Excerpts from a dataset:
***

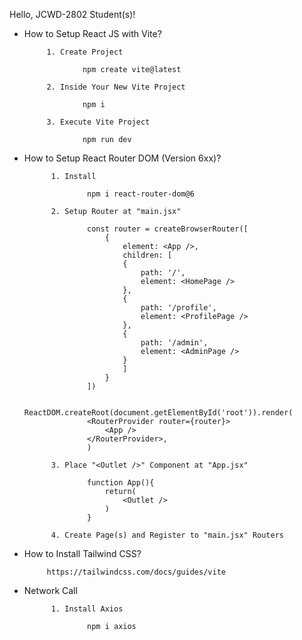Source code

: Hello, JCWD-2802 Student(s)!

 - How to Setup React JS with Vite?

            1. Create Project

                    npm create vite@latest
            
            2. Inside Your New Vite Project

                    npm i 
            
            3. Execute Vite Project

                    npm run dev

- How to Setup React Router DOM (Version 6xx)?

            1. Install 

                    npm i react-router-dom@6

            2. Setup Router at "main.jsx"

                    const router = createBrowserRouter([
                        {
                            element: <App />,
                            children: [
                            {
                                path: '/', 
                                element: <HomePage />
                            },
                            {
                                path: '/profile', 
                                element: <ProfilePage />
                            }, 
                            {
                                path: '/admin', 
                                element: <AdminPage />
                            }
                            ]
                        }
                    ])

                    ReactDOM.createRoot(document.getElementById('root')).render(
                    <RouterProvider router={router}>
                        <App />
                    </RouterProvider>,
                    )

            3. Place "<Outlet />" Component at "App.jsx"

                    function App(){
                        return(
                            <Outlet />
                        )
                    }

            4. Create Page(s) and Register to "main.jsx" Routers

- How to Install Tailwind CSS?
  
           https://tailwindcss.com/docs/guides/vite

- Network Call 

            1. Install Axios

                    npm i axios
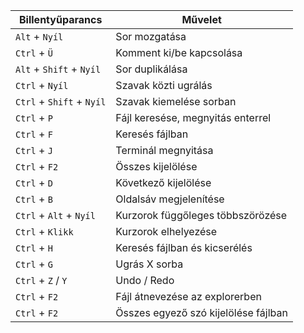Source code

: 




| Billentyűparancs           | Művelet                                  |
|----------------------------|------------------------------------------|
|   `Alt` + `Nyíl`              |   Sor mozgatása                       |
|   `Ctrl` + `Ü`                |   Komment ki/be kapcsolása            |
|   `Alt` + `Shift` + `Nyíl`    |   Sor duplikálása                     |
|   `Ctrl` + `Nyíl`             |   Szavak közti ugrálás                |
|   `Ctrl` + `Shift` + `Nyíl`   |   Szavak kiemelése sorban             |
|   `Ctrl` + `P`                |   Fájl keresése, megnyitás enterrel   |
|   `Ctrl` + `F`                |   Keresés fájlban                     |
|   `Ctrl` + `J`                |   Terminál megnyitása                 |
|   `Ctrl` + `F2`               |   Összes kijelölése                   |   
|   `Ctrl` + `D`                |   Következő kijelölése                |
|   `Ctrl` + `B`                |   Oldalsáv megjelenítése              |
|   `Ctrl` + `Alt` + `Nyíl`     |   Kurzorok függőleges többszörözése   |
|   `Ctrl` + `Klikk`            |   Kurzorok elhelyezése                |
|   `Ctrl` + `H`                |   Keresés fájlban és kicserélés       |
|   `Ctrl` + `G`                |   Ugrás X sorba                       |
|   `Ctrl` + `Z` / `Y`          |   Undo / Redo                         |
|   `Ctrl` + `F2`               |   Fájl átnevezése az explorerben      |
|   `Ctrl` + `F2`               |   Összes egyező szó kijelölése fájlban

***

--- Task objective ---
Filter the data above by the word "Outlet" and copy every line that matches.

--- Solution to this exercise ---
            3. Place "<Outlet />" Component at "App.jsx"
                            <Outlet />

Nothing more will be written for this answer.